*Exercise*. Copy out the text from the start of the rows through the line that contains "Unicode escape sequences", both ends included, and leave the pictures out.

*Dataset*.
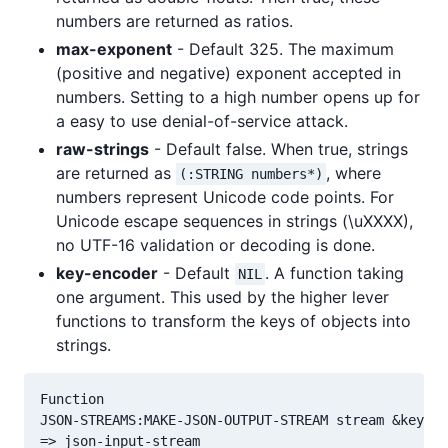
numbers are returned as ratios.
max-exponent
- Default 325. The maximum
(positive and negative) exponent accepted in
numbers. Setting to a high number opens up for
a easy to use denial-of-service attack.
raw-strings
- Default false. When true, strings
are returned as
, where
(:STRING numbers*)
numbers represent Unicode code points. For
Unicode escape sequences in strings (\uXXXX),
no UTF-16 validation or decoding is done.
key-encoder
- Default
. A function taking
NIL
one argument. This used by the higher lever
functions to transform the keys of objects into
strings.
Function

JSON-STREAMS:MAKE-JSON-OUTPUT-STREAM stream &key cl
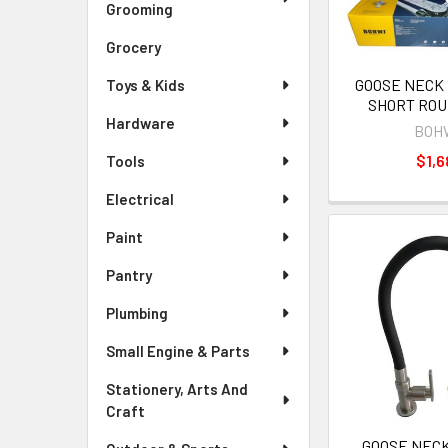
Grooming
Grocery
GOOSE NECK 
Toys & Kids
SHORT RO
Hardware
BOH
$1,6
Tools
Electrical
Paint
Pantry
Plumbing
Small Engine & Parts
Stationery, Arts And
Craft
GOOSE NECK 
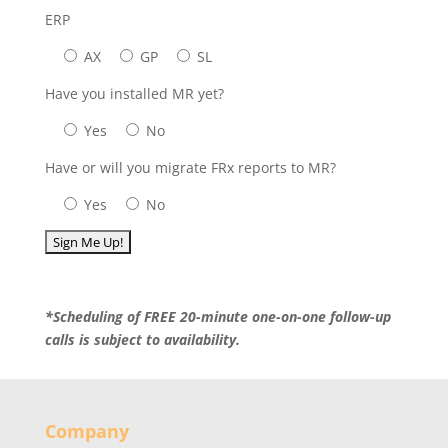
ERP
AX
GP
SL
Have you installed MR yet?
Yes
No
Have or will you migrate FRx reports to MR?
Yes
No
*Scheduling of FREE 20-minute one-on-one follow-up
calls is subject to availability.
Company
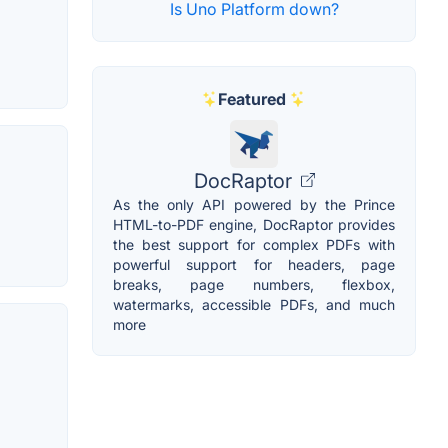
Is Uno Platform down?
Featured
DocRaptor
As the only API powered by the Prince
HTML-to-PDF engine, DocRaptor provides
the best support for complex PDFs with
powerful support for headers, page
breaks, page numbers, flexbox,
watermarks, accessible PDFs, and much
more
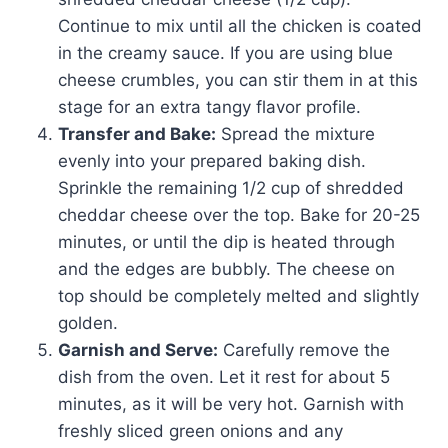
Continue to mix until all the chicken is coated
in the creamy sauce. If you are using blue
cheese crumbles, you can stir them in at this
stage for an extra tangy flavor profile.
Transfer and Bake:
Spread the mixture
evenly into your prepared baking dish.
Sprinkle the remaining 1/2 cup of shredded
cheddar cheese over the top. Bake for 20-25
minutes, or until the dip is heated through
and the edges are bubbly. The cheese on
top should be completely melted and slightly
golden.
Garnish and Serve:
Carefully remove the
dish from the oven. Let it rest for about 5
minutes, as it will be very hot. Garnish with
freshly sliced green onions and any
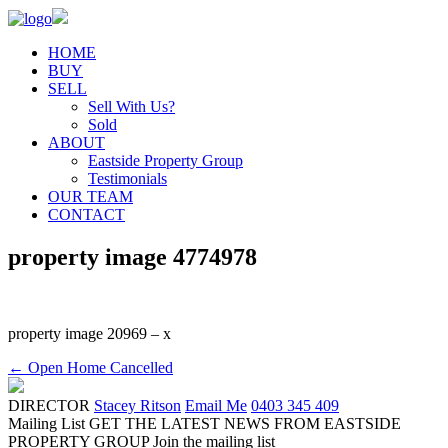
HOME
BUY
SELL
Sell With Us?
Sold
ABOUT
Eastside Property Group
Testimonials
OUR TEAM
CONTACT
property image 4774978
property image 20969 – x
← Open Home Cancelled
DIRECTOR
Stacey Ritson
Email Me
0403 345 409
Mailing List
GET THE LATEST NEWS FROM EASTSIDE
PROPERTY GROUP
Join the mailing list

*Problem solution*.
numbers are returned as ratios.
max-exponent
- Default 325. The maximum
(positive and negative) exponent accepted in
numbers. Setting to a high number opens up for
a easy to use denial-of-service attack.
raw-strings
- Default false. When true, strings
are returned as
, where
(:STRING numbers*)
numbers represent Unicode code points. For
Unicode escape sequences in strings (\uXXXX),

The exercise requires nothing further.